Il nous arrive aussi de nous savoir mortels, et de percevoir qu’écluser une Thimougienne de plus n’y changera, hélas, rien. Alors, si vous passez au village lors d’une nuit prochaine, arrêtez-vous près de la crèche que le comité a érigée sur la pelouse de la place : il y règne à certaines heures une telle impression de douceur et de paix que vous saurez votre âme immortelle. Venez encore, comme bergers et rois mages, à la fête de la communauté Epiphanie – samedi 7 janvier, 18 h 30 – célébrer la manifestation de Dieu au monde qu’il aime. Le thème en sera cette année « J’étais un étranger et vous m’avez accueilli ». Fédératrice, disais-je.

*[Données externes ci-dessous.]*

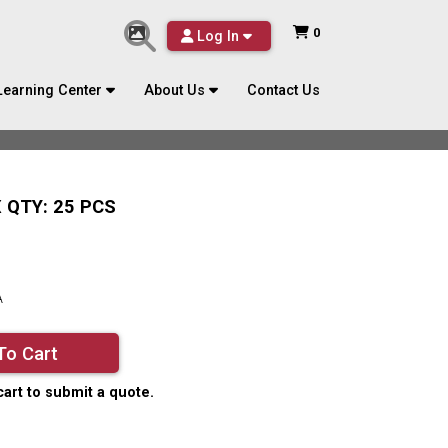
0
Log In
Learning Center
About Us
Contact Us
 QTY: 25 PCS
A
To Cart
cart to submit a quote.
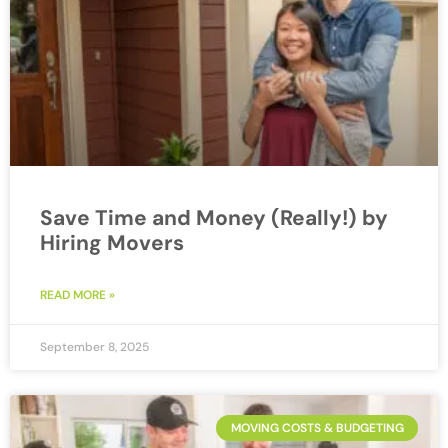
Save Time and Money (Really!) by
Hiring Movers
READ MORE »
September 8, 2025
MOVING COSTS & BUDGETING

La nuit tombe… Dans sa torpeur, Thimougies s’interroge encore sur sa vocation. Un village sis en haut d’une colline peut-il rester caché ?

Il revoit, bienveillant, ces groupes de marcheurs français et flamands, venus dans la journée arpenter ses sentiers-promenade. Alors, tandis qu’au Moulin-à-van, une troupe scoute de la capitale entame une dernière partie de loup-garou, doucement, le village s’endort.